### WHAT TO DO
Copy out every line of text in the data below word for word, and leave the pictures out of your answer.

— Begin —

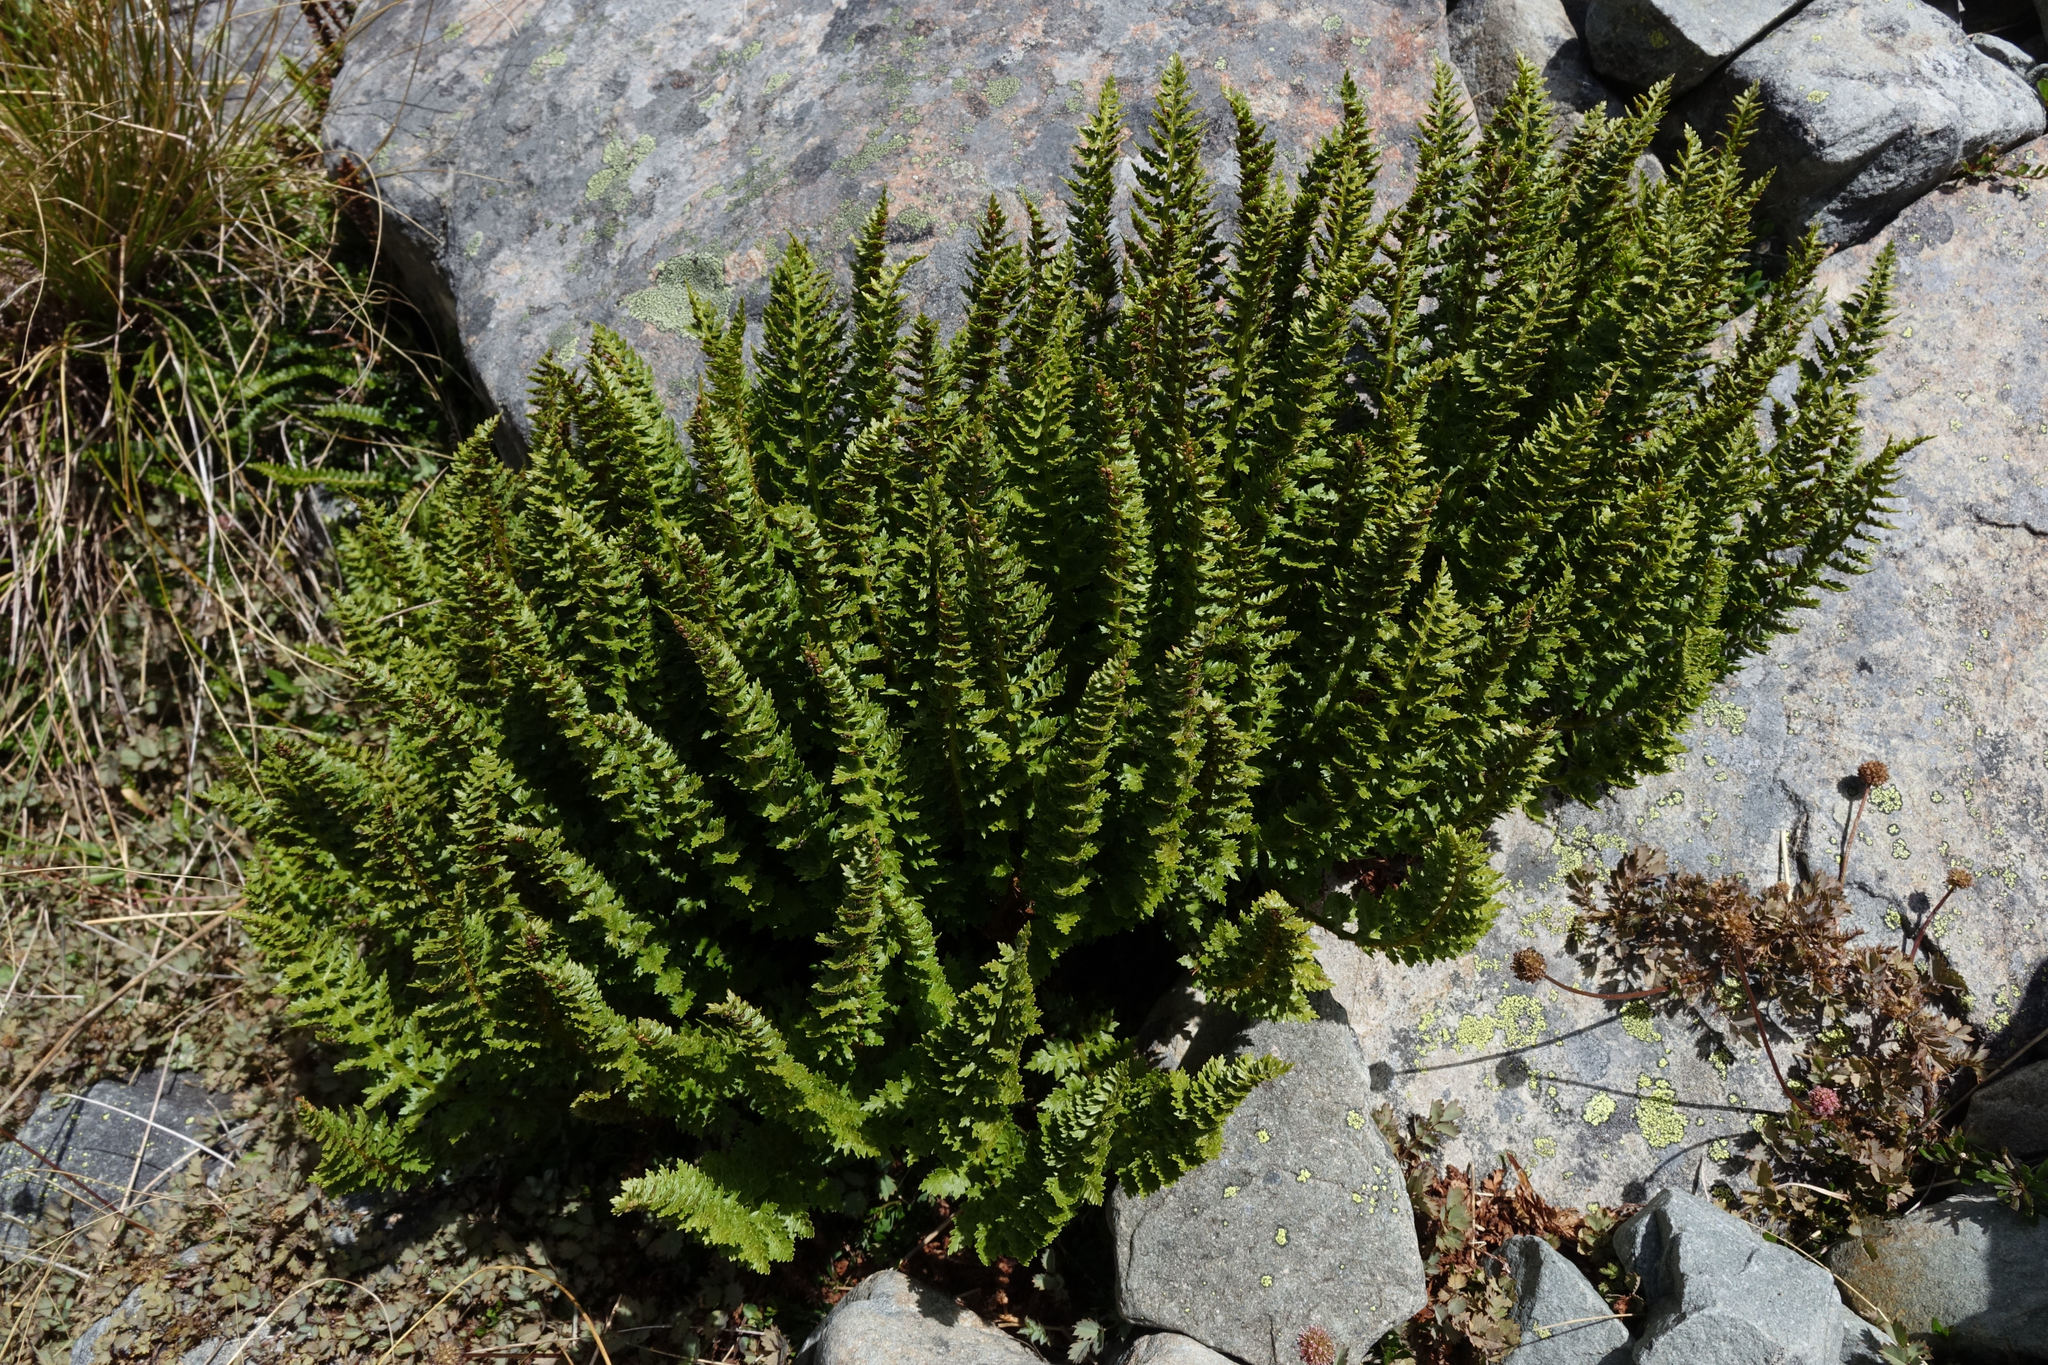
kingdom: Plantae
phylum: Tracheophyta
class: Polypodiopsida
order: Polypodiales
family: Dryopteridaceae
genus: Polystichum
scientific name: Polystichum cystostegia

— End —

### RESULT OF THE TASK
kingdom: Plantae
phylum: Tracheophyta
class: Polypodiopsida
order: Polypodiales
family: Dryopteridaceae
genus: Polystichum
scientific name: Polystichum cystostegia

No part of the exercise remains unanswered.